Sguardi dal passato 3

Che melanconia nello sguardo della nonna…  Carolina Rezzani, la mia nonna materna, era ligure. Sposò mio nonno Gino Ghedina, ladino di Cortina d’Ampezzo, pittore e irredentista. Ebbero tre figli: Teresa, Francesca e Gaetano. Non l’ho mai conosciuta: i miei mi raccontarono che morì di crepacuore a causa della tragica vicenda del figlio. Gaetano nel 1945, ragazzo di vent’anni con la testa piena di idee di eroismo, si arruolò nelle Brigate Nere e fu fatto prigioniero dei partigiani negli ultimi giorni di guerra. Non aveva fatto in tempo a sparare nemmeno un colpo. Qualche giorno dopo il  25 aprile era chiuso in una stanza assieme ad altri, qualcuno mise dentro la canna di un mitra e fece fuoco. Sua madre Carolina non gli sopravvisse a lungo.

In quest’epoca in cui si parla di nozze gay e dei temi connessi vedo delle spaventose cotraddizioni. Anzitutto questa: esattamente nel momento in cui la scienza enfatizza al massimo l’importanza del DNA e dei fattori ereditari nella costituzione di quello che ciascuno di noi è, il rapporto con chi ci ha generato, e con chi ha generato lui, viene svalutato, e la stessa sessualità e la differenza di genere con la sua fondamentale alterità interna al nucleo amoroso vengono affogate in una notte in cui tutte le vacche sono grige. Io penso che un bambino abbia diritto ad avere non solo un padre e una madre, cioè un genitore maschio e un genitore femmina, esattamente quei due che lo hanno reso quello che è mediante una eredità inestirpabile, ma anche dei nonni. Uno dei miei crucci è quello di aver goduto della presenza di un solo nonno, e per così pochi anni: non ho avuto la fortuna di conoscere l’affetto di una nonna, e senza dubbio mi è mancato qualcosa di importantissimo.

DATI DI PARTENZA:
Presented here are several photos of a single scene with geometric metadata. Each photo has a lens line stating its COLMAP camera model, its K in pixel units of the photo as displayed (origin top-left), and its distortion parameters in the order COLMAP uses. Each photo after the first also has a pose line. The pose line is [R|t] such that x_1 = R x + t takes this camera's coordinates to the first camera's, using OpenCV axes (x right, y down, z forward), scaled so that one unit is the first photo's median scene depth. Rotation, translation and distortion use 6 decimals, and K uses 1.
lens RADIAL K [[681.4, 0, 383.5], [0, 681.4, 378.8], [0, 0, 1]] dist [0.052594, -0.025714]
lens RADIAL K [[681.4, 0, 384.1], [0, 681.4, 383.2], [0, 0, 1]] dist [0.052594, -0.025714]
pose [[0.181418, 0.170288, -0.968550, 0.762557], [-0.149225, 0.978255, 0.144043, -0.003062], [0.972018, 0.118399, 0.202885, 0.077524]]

ESERCIZI DA SVOLGERE:
1 - Rispondi alle domande sul brano:
(a) Di quale regione era originaria Carolina Rezzani?
(b) In quale formazione si arruolò Gaetano nel 1945?
(c) Della presenza di quanti nonni dice di aver goduto chi scrive?
2 - Ricopia dal brano tutto ciò che va dalle parole «Che melanconia nello» giù fino a «sopravvisse a lungo.».

ESERCIZI RISOLTI:
1 -
(a) Era ligure.
(b) Nelle Brigate Nere.
(c) Di un solo nonno.

2 -
Che melanconia nello sguardo della nonna…  Carolina Rezzani, la mia nonna materna, era ligure. Sposò mio nonno Gino Ghedina, ladino di Cortina d’Ampezzo, pittore e irredentista. Ebbero tre figli: Teresa, Francesca e Gaetano. Non l’ho mai conosciuta: i miei mi raccontarono che morì di crepacuore a causa della tragica vicenda del figlio. Gaetano nel 1945, ragazzo di vent’anni con la testa piena di idee di eroismo, si arruolò nelle Brigate Nere e fu fatto prigioniero dei partigiani negli ultimi giorni di guerra. Non aveva fatto in tempo a sparare nemmeno un colpo. Qualche giorno dopo il  25 aprile era chiuso in una stanza assieme ad altri, qualcuno mise dentro la canna di un mitra e fece fuoco. Sua madre Carolina non gli sopravvisse a lungo.